======== Input for this task ========

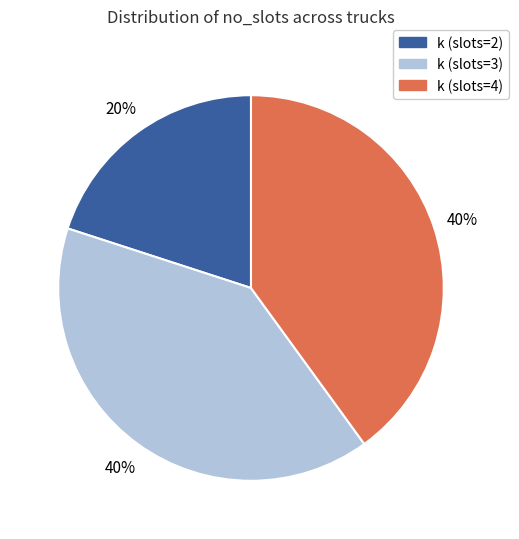

To the nearest percent, what is the average slice percentage?

33%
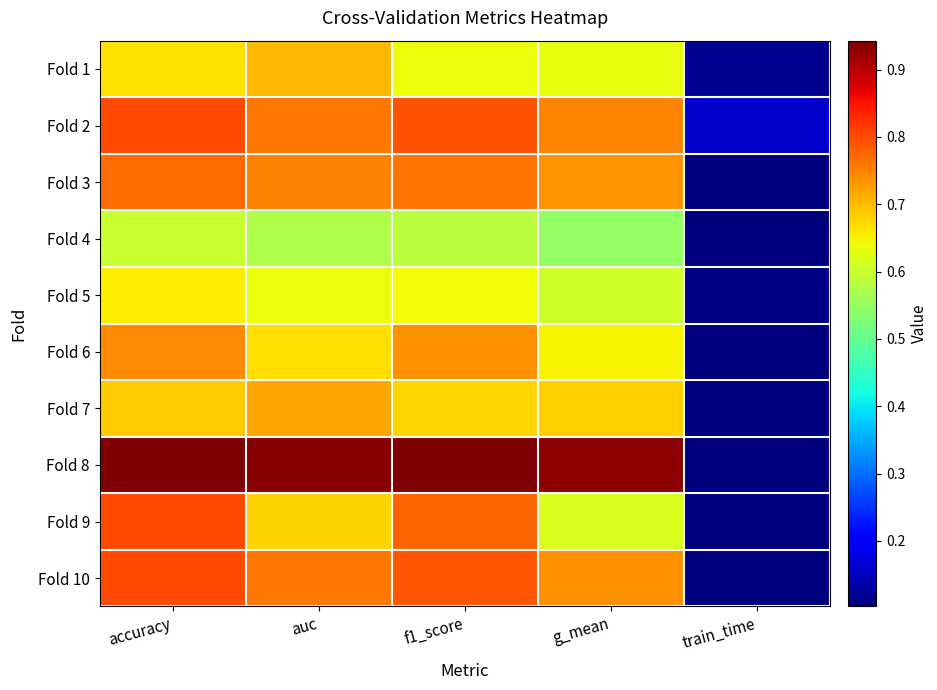

Reading left to right, extract all data points from this chart.

Fold 1: accuracy=0.7	auc=0.7	f1_score=0.6	g_mean=0.6	train_time=0.1
Fold 2: accuracy=0.8	auc=0.8	f1_score=0.8	g_mean=0.7	train_time=0.2
Fold 3: accuracy=0.8	auc=0.8	f1_score=0.8	g_mean=0.7	train_time=0.1
Fold 4: accuracy=0.6	auc=0.6	f1_score=0.6	g_mean=0.5	train_time=0.1
Fold 5: accuracy=0.7	auc=0.6	f1_score=0.6	g_mean=0.6	train_time=0.1
Fold 6: accuracy=0.7	auc=0.7	f1_score=0.7	g_mean=0.6	train_time=0.1
Fold 7: accuracy=0.7	auc=0.7	f1_score=0.7	g_mean=0.7	train_time=0.1
Fold 8: accuracy=0.9	auc=0.9	f1_score=0.9	g_mean=0.9	train_time=0.1
Fold 9: accuracy=0.8	auc=0.7	f1_score=0.8	g_mean=0.6	train_time=0.1
Fold 10: accuracy=0.8	auc=0.8	f1_score=0.8	g_mean=0.7	train_time=0.1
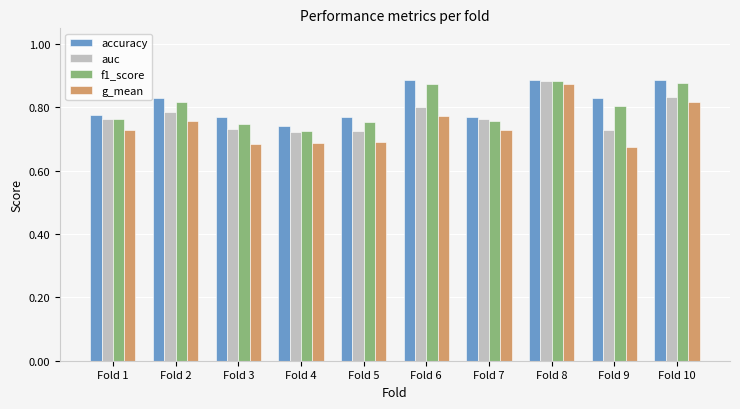

Is it true that accuracy equals 0.8 at Fold 3?

True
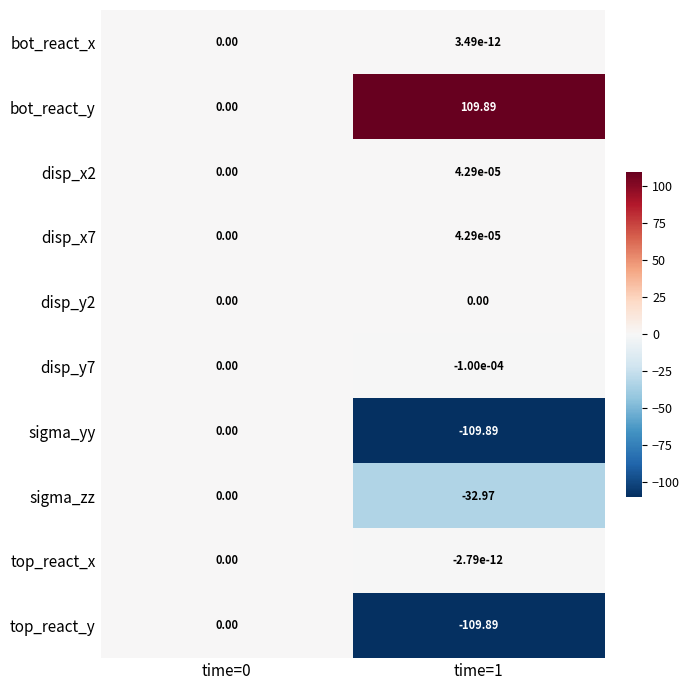

Which series has the largest total across all categories?

bot_react_y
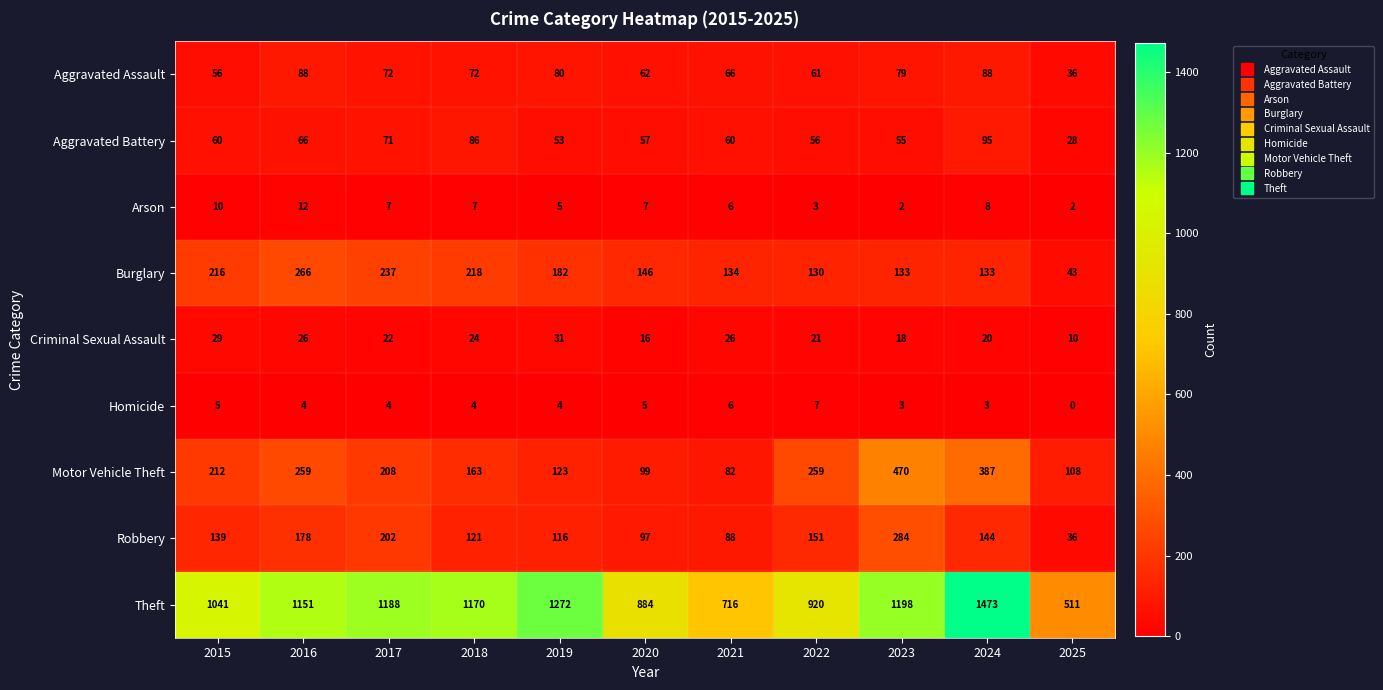

Count the Arson values in the range 3 to 8.

7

========

• Written task:
Render the listing as a JSON list of strings, one string per line and without blank lines. Begin at the top of the listing and stop after the line containing "Reading left to", leaving out the pictures.

• Response to this exercise:
[
  "To the nearest percent, what is the average slice percentage?",
  "33%",
  "Reading left to right, extract all data points from this chart."
]